The FM station's legal call sign was shortened to KCLD on September 10, 1981, and restored to KCLD-FM on February 15, 1988. The KCLD and KNSI operation moved into a renovated building on Mall Germain in July 1982. The FCC continues to list 619 West St. Germain Street as KCLD-FM's main-studio address.

Leighton applied for a new KCLD-FM facility in February 1987, and the FCC granted the construction permit in October 1988. Following modifications in 1990 and 1991, the commission granted the license to cover on June 15, 1992. The resulting Class C facility operates with 100 kW of effective radiated power and a height above average terrain of 300 m.

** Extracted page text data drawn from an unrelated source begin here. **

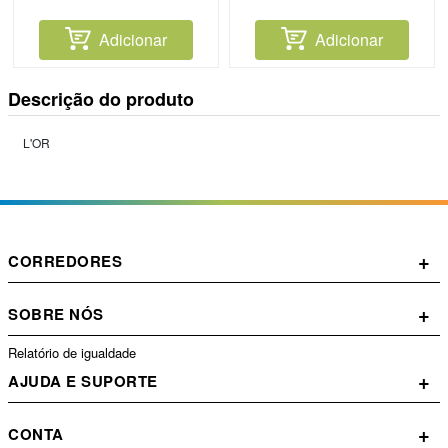
Adicionar
Adicionar
Descrição do produto
L'OR
+
CORREDORES
+
SOBRE NÓS
Relatório de igualdade
+
AJUDA E SUPORTE
+
CONTA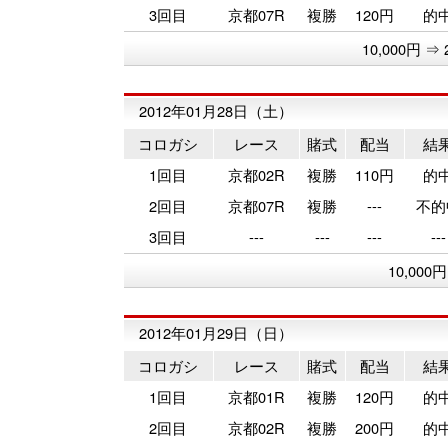
3回目
京都07R
複勝
120円
的
10,000円 ⇒ 
2012年01月28日（土）
コロガシ
レース
賭式
配当
結
1回目
京都02R
複勝
110円
的
2回目
京都07R
複勝
---
不的
3回目
---
---
---
---
10,000
2012年01月29日（日）
コロガシ
レース
賭式
配当
結
1回目
京都01R
複勝
120円
的
2回目
京都02R
複勝
200円
的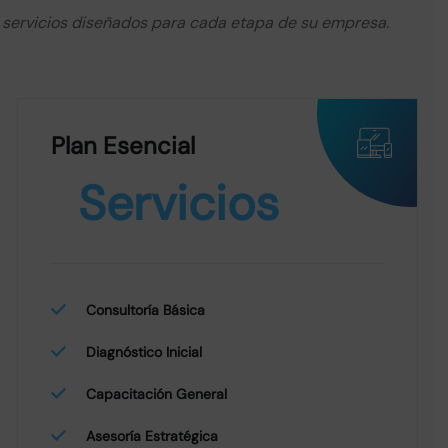
servicios diseñados para cada etapa de su empresa.
Plan Esencial
Servicios
Consultoría Básica
Diagnóstico Inicial
Capacitación General
Asesoría Estratégica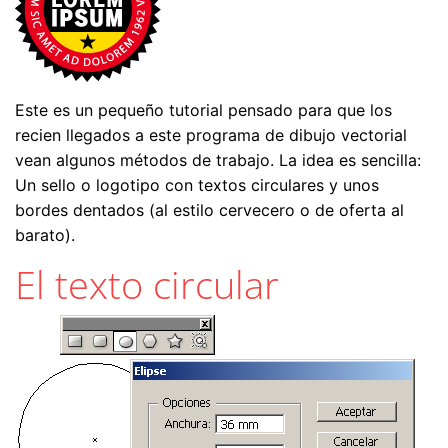
Este es un pequeño tutorial pensado para que los
recien llegados a este programa de dibujo vectorial
vean algunos métodos de trabajo. La idea es sencilla:
Un sello o logotipo con textos circulares y unos
bordes dentados (al estilo cervecero o de oferta al
barato).
El texto circular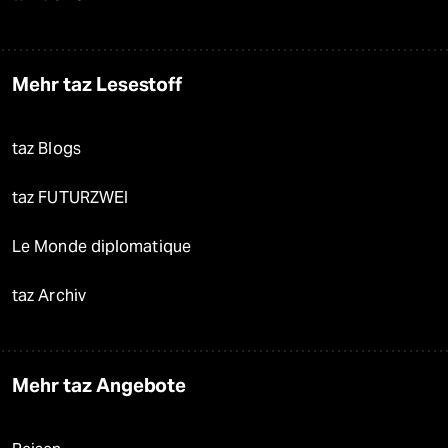
Mehr taz Lesestoff
taz Blogs
taz FUTURZWEI
Le Monde diplomatique
taz Archiv
Mehr taz Angebote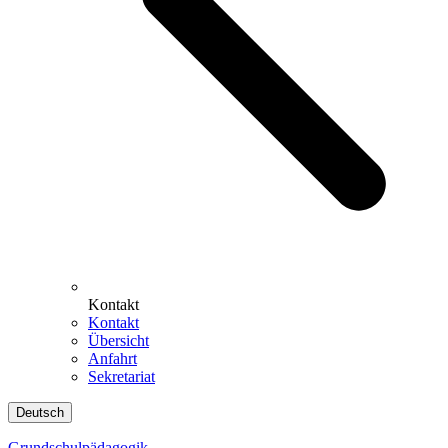
Kontakt
Kontakt
Übersicht
Anfahrt
Sekretariat
Deutsch
Grundschulpädagogik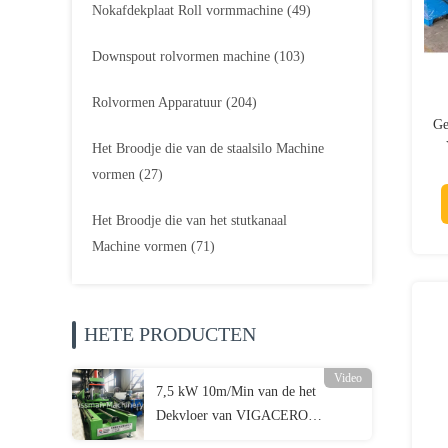
Nokafdekplaat Roll vormmachine
(49)
Downspout rolvormen machine
(103)
Rolvormen Apparatuur
(204)
Ge
Het Broodje die van de staalsilo Machine
vormen
(27)
Het Broodje die van het stutkanaal
Machine vormen
(71)
HETE PRODUCTEN
Video
7,5 kW 10m/Min van de het
Dekvloer van VIGACERO
Gemakkelijk de Straalbroodje die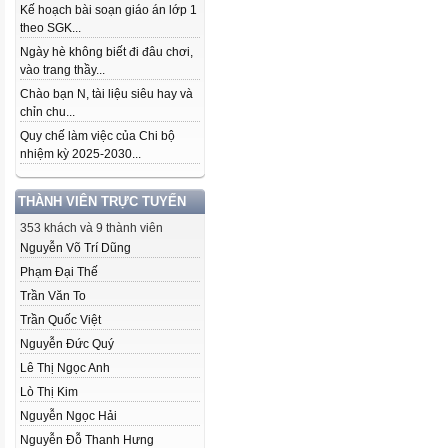
Kế hoạch bài soạn giáo án lớp 1
theo SGK...
Ngày hè không biết đi đâu chơi,
vào trang thầy...
Chào bạn N, tài liệu siêu hay và
chỉn chu...
Quy chế làm việc của Chi bộ
nhiệm kỳ 2025-2030...
THÀNH VIÊN TRỰC TUYẾN
353 khách và 9 thành viên
Nguyễn Võ Trí Dũng
Phạm Đại Thế
Trần Văn To
Trần Quốc Việt
Nguyễn Đức Quý
Lê Thị Ngọc Anh
Lò Thị Kim
Nguyễn Ngọc Hải
Nguyễn Đỗ Thanh Hưng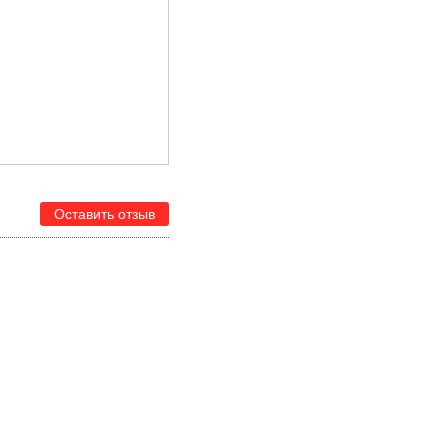
Оставить отзыв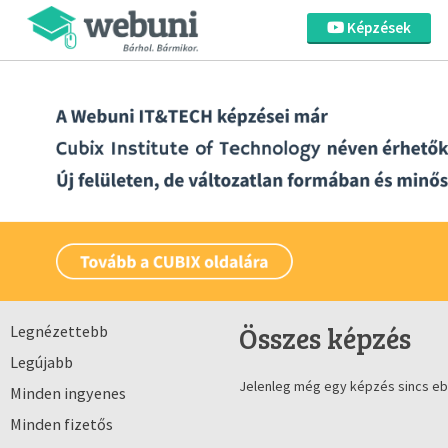
Képzések
Összes képzés
Legnézettebb
Legújabb
Jelenleg még egy képzés sincs eb
Minden ingyenes
Minden fizetős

The Minnesota Broadcasters Association classified KCLD-FM as a contemporary hit radio (CHR) station in its 1990 directory and reported that it operated around the clock from 619 Mall Germain. A February 2026 Nielsen Audio market listing continued to classify KCLD-FM as CHR. Leighton's public-facing operation was renamed from Leighton Broadcasting to Leighton Media in 2024; the FCC continues to list Leighton Enterprises, Inc. as the station's licensee.

==Former on-air staff==
Former morning hosts include Zach Pizza (2007–2008), Keri Kramer, Chris Pickett (March 2004—August 2005), Pat Ebertz, Barry Collins, Shawnda McNeal (March 2004-August 2005, now at WSTO), Rich Ward, Julie K (1995), Stevo Hunter, and John Uran.

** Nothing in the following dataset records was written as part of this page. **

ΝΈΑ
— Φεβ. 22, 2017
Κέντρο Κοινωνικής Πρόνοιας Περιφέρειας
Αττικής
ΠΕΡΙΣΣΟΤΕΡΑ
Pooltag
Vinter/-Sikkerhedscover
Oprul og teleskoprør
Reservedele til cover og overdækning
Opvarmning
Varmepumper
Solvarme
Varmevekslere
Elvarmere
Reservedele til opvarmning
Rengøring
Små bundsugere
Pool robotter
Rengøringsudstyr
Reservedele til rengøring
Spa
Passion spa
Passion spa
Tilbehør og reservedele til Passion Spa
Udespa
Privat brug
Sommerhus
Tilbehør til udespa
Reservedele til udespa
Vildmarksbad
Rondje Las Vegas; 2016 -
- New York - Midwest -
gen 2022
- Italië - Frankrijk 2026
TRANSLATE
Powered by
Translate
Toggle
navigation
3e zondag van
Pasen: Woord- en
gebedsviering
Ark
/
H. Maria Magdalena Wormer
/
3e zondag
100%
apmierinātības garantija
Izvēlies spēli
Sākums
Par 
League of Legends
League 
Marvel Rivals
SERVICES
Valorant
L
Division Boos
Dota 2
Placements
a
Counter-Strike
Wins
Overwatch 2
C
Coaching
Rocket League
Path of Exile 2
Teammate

Former mid-day personalities include Taylor Shay (now at WIAD, Washington, D.C.), Chase (now at WZEE), Cathy Cooley, Patty McLain, Cheryl West, Neal Thelen, Blake Patton, Jack Hicks, Sam Stevens, Famous Amos (now on Lite 99.9 as the morning host), and Alayna Jaye.

Former afternoon hosts include Mike Shaffer (2008–2010, now at WSTW), Brook Stephans (now at KZPK), Blaine Fowler (now at WDVD Detroit), Timmy Daniels (2005–2008), John E. Cage, Hurricane Keith Carr, and Tom Wakefield.

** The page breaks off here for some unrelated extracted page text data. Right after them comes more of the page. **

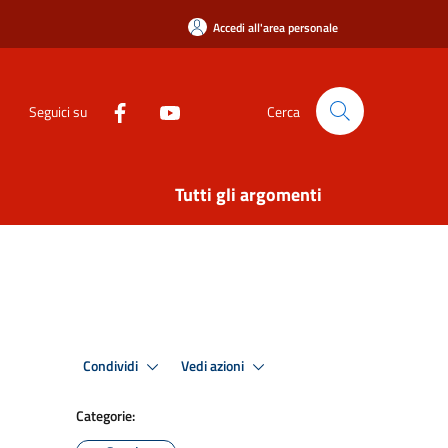
Accedi all'area personale
Seguici su
Cerca
Tutti gli argomenti
Condividi
Vedi azioni
Categorie: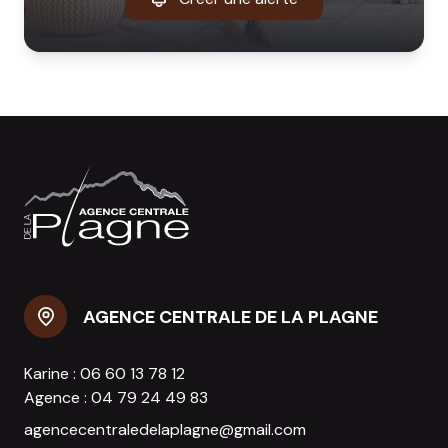
AGENCE CENTRALE DE LA PLAGNE
Karine :
06 60 13 78 12
Agence :
04 79 24 49 83
agencecentraledelaplagne@gmail.com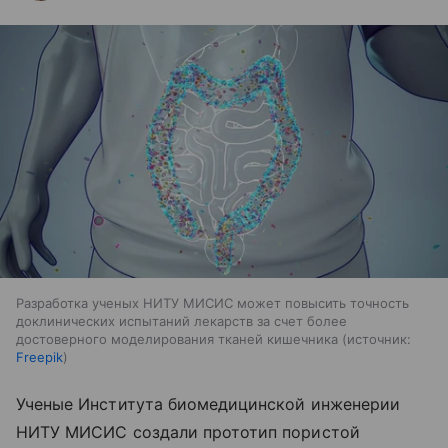
Разработка ученых НИТУ МИСИС может повысить точность
доклинических испытаний лекарств за счет более
достоверного моделирования тканей кишечника
источник:
Freepik
Ученые Института биомедицинской инженерии
НИТУ МИСИС создали прототип пористой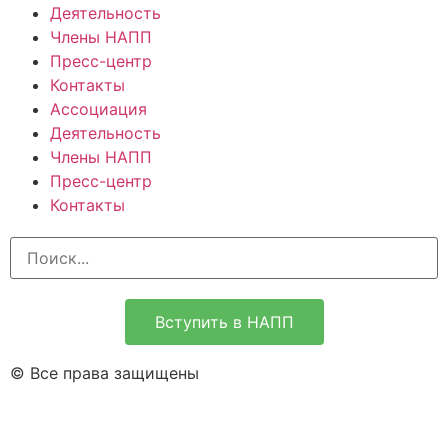
Деятельность
Члены НАПП
Пресс-центр
Контакты
Ассоциация
Деятельность
Члены НАПП
Пресс-центр
Контакты
Вступить в НАПП
© Все права защищены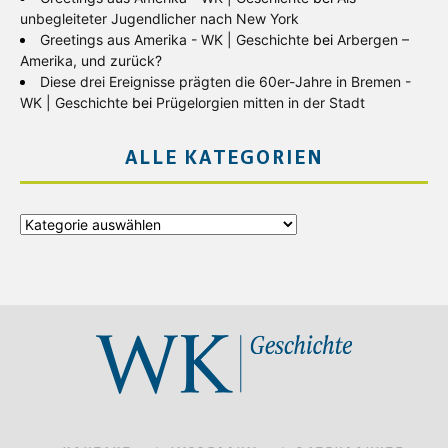
unbegleiteter Jugendlicher nach New York
Greetings aus Amerika - WK | Geschichte
bei
Arbergen –
Amerika, und zurück?
Diese drei Ereignisse prägten die 60er-Jahre in Bremen -
WK | Geschichte
bei
Prügelorgien mitten in der Stadt
ALLE KATEGORIEN
Alle
Kategorien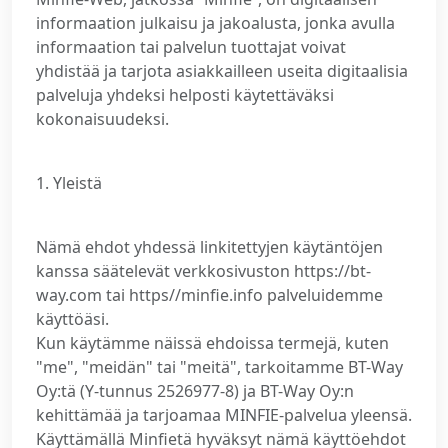
informaation julkaisu ja jakoalusta, jonka avulla
informaation tai palvelun tuottajat voivat
yhdistää ja tarjota asiakkailleen useita digitaalisia
palveluja yhdeksi helposti käytettäväksi
kokonaisuudeksi.
1. Yleistä
Nämä ehdot yhdessä linkitettyjen käytäntöjen
kanssa säätelevät verkkosivuston https://bt-
way.com tai https//minfie.info palveluidemme
käyttöäsi.
Kun käytämme näissä ehdoissa termejä, kuten
"me", "meidän" tai "meitä", tarkoitamme BT-Way
Oy:tä (Y-tunnus 2526977-8) ja BT-Way Oy:n
kehittämää ja tarjoamaa MINFIE-palvelua yleensä.
Käyttämällä Minfietä hyväksyt nämä käyttöehdot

Former evening hosts include Wayne D (now at WSIX-FM), Wes McKane, Lackey Boy (98-99, now known as "Chris Parker" at WTVR-FM Richmond), David Black (January 1998-?), Dave Kelly (2000–2002), Dino (2002–2004, now at WFBC-FM), Mike Danger (now at WPXY), John Nordstrom (1992), Chad Brueske, Weekdays 7PM-12M “Duke in the Dark” by Earl “Duke” Stafsberg, Mike Boelter, Zannie Kaye (2014-2017), Mollie Mawlz and Darrin Feist.